EXERCISE MATERIALS:

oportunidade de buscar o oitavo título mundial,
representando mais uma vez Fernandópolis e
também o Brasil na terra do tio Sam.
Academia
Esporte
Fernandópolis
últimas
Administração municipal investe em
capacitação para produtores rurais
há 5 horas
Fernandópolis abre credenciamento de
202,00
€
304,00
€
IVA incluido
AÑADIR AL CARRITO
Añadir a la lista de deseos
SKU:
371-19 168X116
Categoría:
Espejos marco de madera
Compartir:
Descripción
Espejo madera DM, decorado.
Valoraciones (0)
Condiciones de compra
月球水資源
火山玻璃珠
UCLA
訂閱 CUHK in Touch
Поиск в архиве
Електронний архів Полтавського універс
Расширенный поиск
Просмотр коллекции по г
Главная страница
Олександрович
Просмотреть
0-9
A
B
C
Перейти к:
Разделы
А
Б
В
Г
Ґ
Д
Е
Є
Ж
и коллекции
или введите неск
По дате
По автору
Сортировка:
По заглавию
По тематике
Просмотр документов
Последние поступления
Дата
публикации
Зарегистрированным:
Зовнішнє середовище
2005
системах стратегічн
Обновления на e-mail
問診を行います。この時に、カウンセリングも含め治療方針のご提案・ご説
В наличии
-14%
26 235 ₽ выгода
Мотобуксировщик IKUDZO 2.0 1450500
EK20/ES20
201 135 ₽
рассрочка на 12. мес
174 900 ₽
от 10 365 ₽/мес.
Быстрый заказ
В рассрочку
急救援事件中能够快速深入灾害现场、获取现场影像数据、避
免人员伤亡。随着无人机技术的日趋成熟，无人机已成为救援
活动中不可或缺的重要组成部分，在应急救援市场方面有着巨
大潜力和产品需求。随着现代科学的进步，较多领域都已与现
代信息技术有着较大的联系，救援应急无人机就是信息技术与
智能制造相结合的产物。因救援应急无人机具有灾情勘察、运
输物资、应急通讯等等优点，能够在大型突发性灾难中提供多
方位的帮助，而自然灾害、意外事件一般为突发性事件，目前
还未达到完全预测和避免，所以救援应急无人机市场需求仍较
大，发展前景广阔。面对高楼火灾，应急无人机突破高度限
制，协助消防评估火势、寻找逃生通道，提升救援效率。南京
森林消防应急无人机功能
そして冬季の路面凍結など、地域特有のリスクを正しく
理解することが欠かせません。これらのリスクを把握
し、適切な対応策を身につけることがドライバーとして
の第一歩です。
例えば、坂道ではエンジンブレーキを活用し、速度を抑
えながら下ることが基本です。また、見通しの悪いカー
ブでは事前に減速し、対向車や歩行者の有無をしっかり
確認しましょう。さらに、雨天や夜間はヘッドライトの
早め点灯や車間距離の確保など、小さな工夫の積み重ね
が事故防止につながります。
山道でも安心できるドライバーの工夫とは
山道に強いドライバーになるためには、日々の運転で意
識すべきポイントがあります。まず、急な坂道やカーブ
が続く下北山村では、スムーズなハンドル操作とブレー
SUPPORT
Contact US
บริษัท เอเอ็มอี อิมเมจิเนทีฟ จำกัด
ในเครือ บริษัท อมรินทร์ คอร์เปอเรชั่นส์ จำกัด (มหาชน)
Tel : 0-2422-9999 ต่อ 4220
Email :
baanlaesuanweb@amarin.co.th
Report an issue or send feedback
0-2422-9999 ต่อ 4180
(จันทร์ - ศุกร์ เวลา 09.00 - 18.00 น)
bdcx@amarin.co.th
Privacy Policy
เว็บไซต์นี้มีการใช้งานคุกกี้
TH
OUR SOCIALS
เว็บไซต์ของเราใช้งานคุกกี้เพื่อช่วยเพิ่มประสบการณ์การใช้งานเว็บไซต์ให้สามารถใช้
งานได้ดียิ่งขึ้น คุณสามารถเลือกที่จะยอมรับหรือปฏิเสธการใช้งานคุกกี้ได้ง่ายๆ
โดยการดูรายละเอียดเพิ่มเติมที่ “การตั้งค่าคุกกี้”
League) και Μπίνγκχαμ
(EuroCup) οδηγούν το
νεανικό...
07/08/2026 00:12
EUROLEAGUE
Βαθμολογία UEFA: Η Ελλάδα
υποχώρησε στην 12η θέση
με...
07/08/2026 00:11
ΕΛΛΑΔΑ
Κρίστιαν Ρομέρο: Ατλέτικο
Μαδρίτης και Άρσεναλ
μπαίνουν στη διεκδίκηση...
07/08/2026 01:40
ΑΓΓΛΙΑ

TASK OBJECTIVE: Would you copy each line of the data exactly as it appears above?

THE COMPLETED TASK:
oportunidade de buscar o oitavo título mundial,
representando mais uma vez Fernandópolis e
também o Brasil na terra do tio Sam.
Academia
Esporte
Fernandópolis
últimas
Administração municipal investe em
capacitação para produtores rurais
há 5 horas
Fernandópolis abre credenciamento de
202,00
€
304,00
€
IVA incluido
AÑADIR AL CARRITO
Añadir a la lista de deseos
SKU:
371-19 168X116
Categoría:
Espejos marco de madera
Compartir:
Descripción
Espejo madera DM, decorado.
Valoraciones (0)
Condiciones de compra
月球水資源
火山玻璃珠
UCLA
訂閱 CUHK in Touch
Поиск в архиве
Електронний архів Полтавського універс
Расширенный поиск
Просмотр коллекции по г
Главная страница
Олександрович
Просмотреть
0-9
A
B
C
Перейти к:
Разделы
А
Б
В
Г
Ґ
Д
Е
Є
Ж
и коллекции
или введите неск
По дате
По автору
Сортировка:
По заглавию
По тематике
Просмотр документов
Последние поступления
Дата
публикации
Зарегистрированным:
Зовнішнє середовище
2005
системах стратегічн
Обновления на e-mail
問診を行います。この時に、カウンセリングも含め治療方針のご提案・ご説
В наличии
-14%
26 235 ₽ выгода
Мотобуксировщик IKUDZO 2.0 1450500
EK20/ES20
201 135 ₽
рассрочка на 12. мес
174 900 ₽
от 10 365 ₽/мес.
Быстрый заказ
В рассрочку
急救援事件中能够快速深入灾害现场、获取现场影像数据、避
免人员伤亡。随着无人机技术的日趋成熟，无人机已成为救援
活动中不可或缺的重要组成部分，在应急救援市场方面有着巨
大潜力和产品需求。随着现代科学的进步，较多领域都已与现
代信息技术有着较大的联系，救援应急无人机就是信息技术与
智能制造相结合的产物。因救援应急无人机具有灾情勘察、运
输物资、应急通讯等等优点，能够在大型突发性灾难中提供多
方位的帮助，而自然灾害、意外事件一般为突发性事件，目前
还未达到完全预测和避免，所以救援应急无人机市场需求仍较
大，发展前景广阔。面对高楼火灾，应急无人机突破高度限
制，协助消防评估火势、寻找逃生通道，提升救援效率。南京
森林消防应急无人机功能
そして冬季の路面凍結など、地域特有のリスクを正しく
理解することが欠かせません。これらのリスクを把握
し、適切な対応策を身につけることがドライバーとして
の第一歩です。
例えば、坂道ではエンジンブレーキを活用し、速度を抑
えながら下ることが基本です。また、見通しの悪いカー
ブでは事前に減速し、対向車や歩行者の有無をしっかり
確認しましょう。さらに、雨天や夜間はヘッドライトの
早め点灯や車間距離の確保など、小さな工夫の積み重ね
が事故防止につながります。
山道でも安心できるドライバーの工夫とは
山道に強いドライバーになるためには、日々の運転で意
識すべきポイントがあります。まず、急な坂道やカーブ
が続く下北山村では、スムーズなハンドル操作とブレー
SUPPORT
Contact US
บริษัท เอเอ็มอี อิมเมจิเนทีฟ จำกัด
ในเครือ บริษัท อมรินทร์ คอร์เปอเรชั่นส์ จำกัด (มหาชน)
Tel : 0-2422-9999 ต่อ 4220
Email :
baanlaesuanweb@amarin.co.th
Report an issue or send feedback
0-2422-9999 ต่อ 4180
(จันทร์ - ศุกร์ เวลา 09.00 - 18.00 น)
bdcx@amarin.co.th
Privacy Policy
เว็บไซต์นี้มีการใช้งานคุกกี้
TH
OUR SOCIALS
เว็บไซต์ของเราใช้งานคุกกี้เพื่อช่วยเพิ่มประสบการณ์การใช้งานเว็บไซต์ให้สามารถใช้
งานได้ดียิ่งขึ้น คุณสามารถเลือกที่จะยอมรับหรือปฏิเสธการใช้งานคุกกี้ได้ง่ายๆ
โดยการดูรายละเอียดเพิ่มเติมที่ “การตั้งค่าคุกกี้”
League) και Μπίνγκχαμ
(EuroCup) οδηγούν το
νεανικό...
07/08/2026 00:12
EUROLEAGUE
Βαθμολογία UEFA: Η Ελλάδα
υποχώρησε στην 12η θέση
με...
07/08/2026 00:11
ΕΛΛΑΔΑ
Κρίστιαν Ρομέρο: Ατλέτικο
Μαδρίτης και Άρσεναλ
μπαίνουν στη διεκδίκηση...
07/08/2026 01:40
ΑΓΓΛΙΑ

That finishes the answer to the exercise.